I can remember the sight of the fella like it was yesterday. I was in Fleet Street in the early 1980s, which was where I had recently started work in what was then known to us at the time as ‘The Print’ – the newspaper industry to everyone else.
As I approached a zebra crossing, I saw a youngish bloke, maybe a year or two older than me standing there in a nice Prince of Wales check two piece suit, crisp white shirt, nicely knotted black tie with a pair of well-polished shoes on his feet. And it was those shoes that interested me most.
‘Sorry mate’ I said nodding towards them ‘where they from?’ He smiled ‘Bass Weejun mate. Best place to get them is from John Simons in Covent Garden.’ So began my pilgrimage…
The shoe had first appeared in 1936 and originates, not from Middle America as I had imagined, but from Norway. If you corrupt the word Norwegian, you get ‘Weejun’
Geddit?
Based on a style of fisherman’s shoe picked up on by travellers to that Scandinavian country, they were soon being copied and adapted for the US market when brought back to the States.
George Henry Bass had founded his company G.H. Bass in1876 in Maine and they were soon at the forefront of selling this new style and so the world was introduced to the Bass Weejun.
Soon everyone from Ivy League scholars to film star James Dean to a young John Fitzgerald Kennedy to the coolest jazz cat of them all, namely Miles Davis was wearing them.

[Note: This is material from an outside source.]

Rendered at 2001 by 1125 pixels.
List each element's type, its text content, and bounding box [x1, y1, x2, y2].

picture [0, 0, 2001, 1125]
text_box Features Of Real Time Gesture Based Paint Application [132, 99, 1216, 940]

They looked great, either dressed up with a suit or dressed down with chinos and a letterman sweater. The girls were soon wearing the boy’s sizes and they looked great in them too.
The origin of wearing them without socks is said to come from students being late for classes and slipping them on, without socks to get in school quicker. Whatever the truth that look became an early fashion statement. This was closely followed by choosing to insert a US penny in the cut out on the saddle of the shoe. Why? Who knows? That is lost in the midst of time, but maybe it just looked good?

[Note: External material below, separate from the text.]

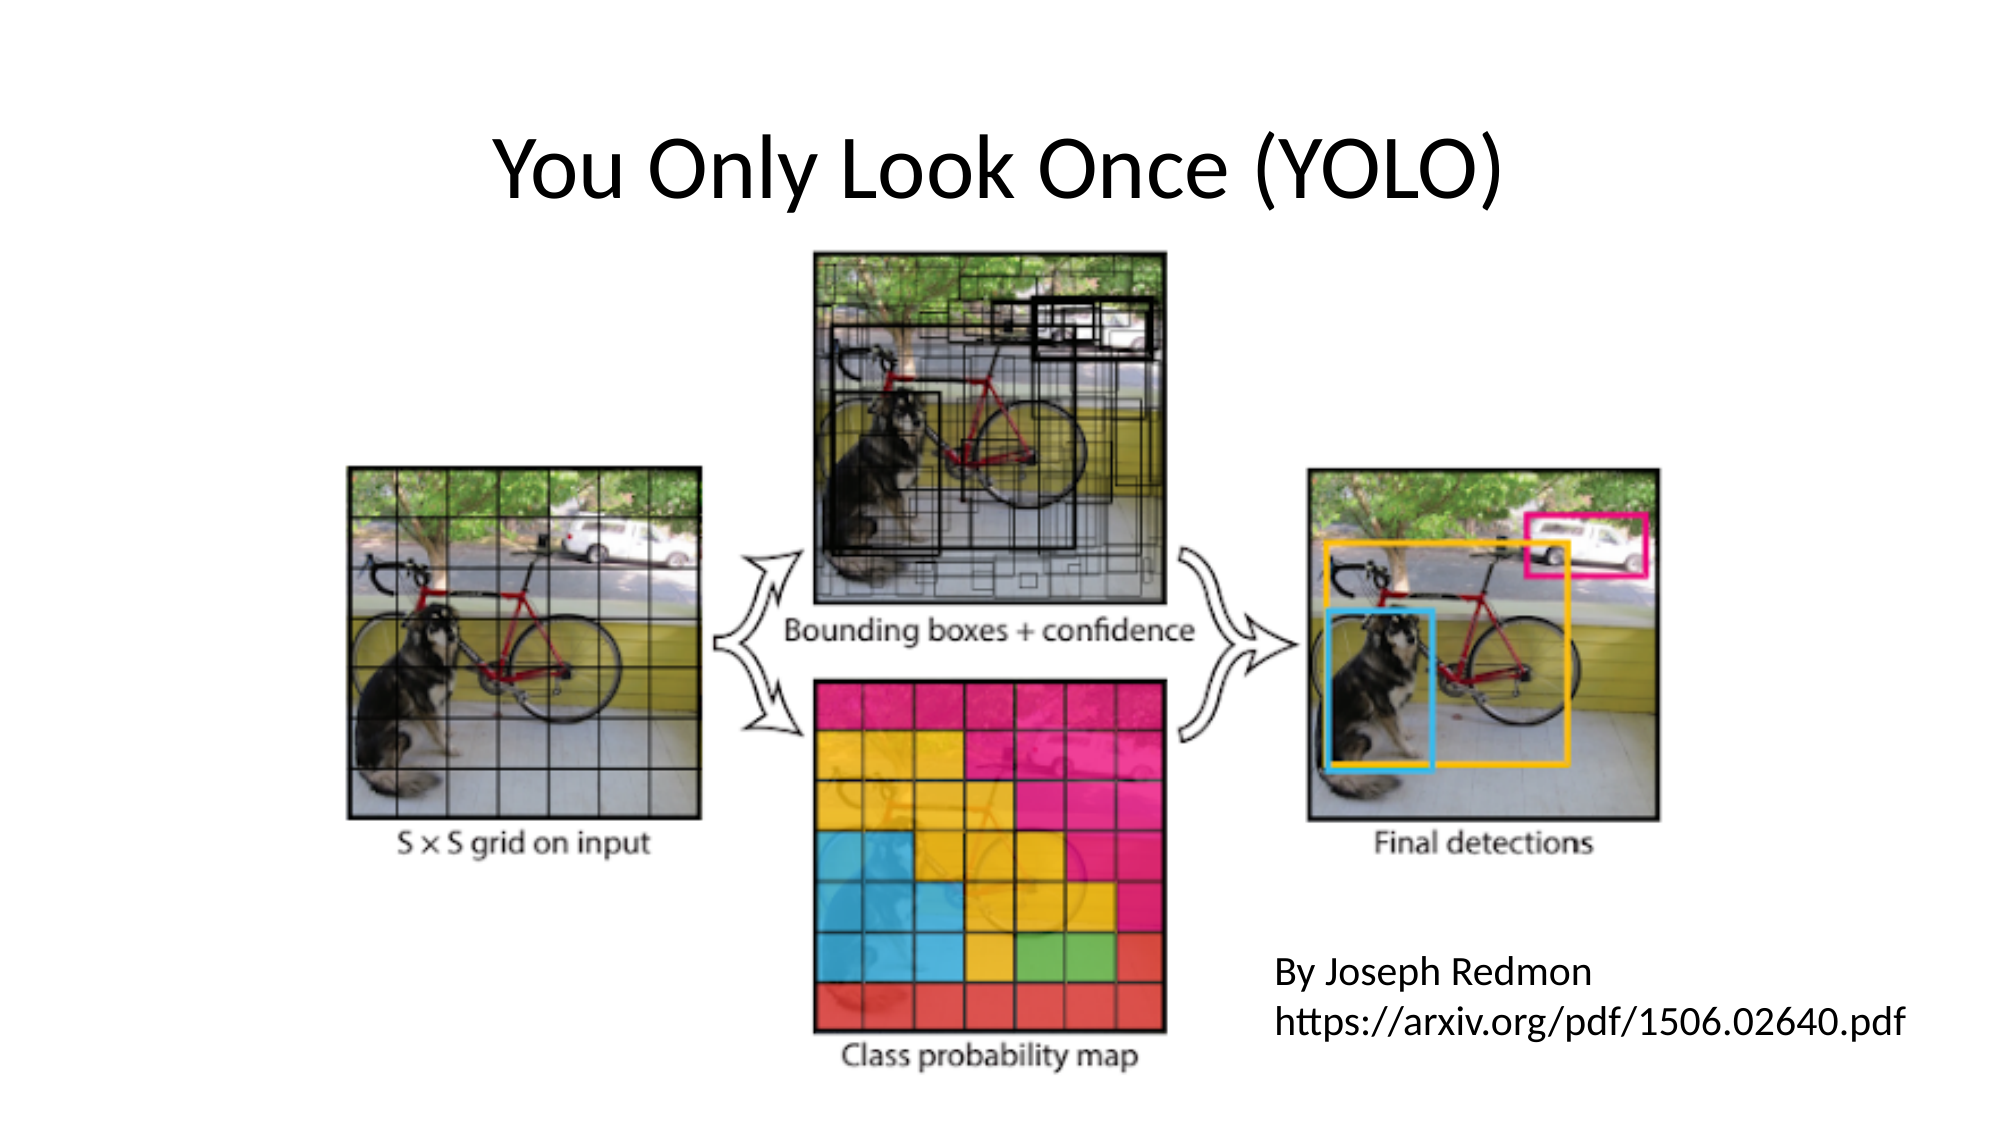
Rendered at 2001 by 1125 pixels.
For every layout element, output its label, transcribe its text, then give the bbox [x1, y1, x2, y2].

As mentioned previously the jazz cats were into the Weejun and through that, the early modernists here in the UK were picking up the vibe, and they have been a staple in the wardrobe of the knowing ever since.
They are no longer made in Maine, with the majority now coming from El Salvador, but no matter, they are still very much in demand.
G.H.Bass recently opened a store in Beak Street, London, which is very close to Carnaby Street and a whole multitude of different styles and colour ways can be seen there and on-line.
For me though, the first smell of the leather as you entered John Simon’s shop on Russell Street way back when remains with me all these years later. Their shoe display was on your right as you came through the door and I was soon like a kid in a sweet shop trying to decide which pair to buy.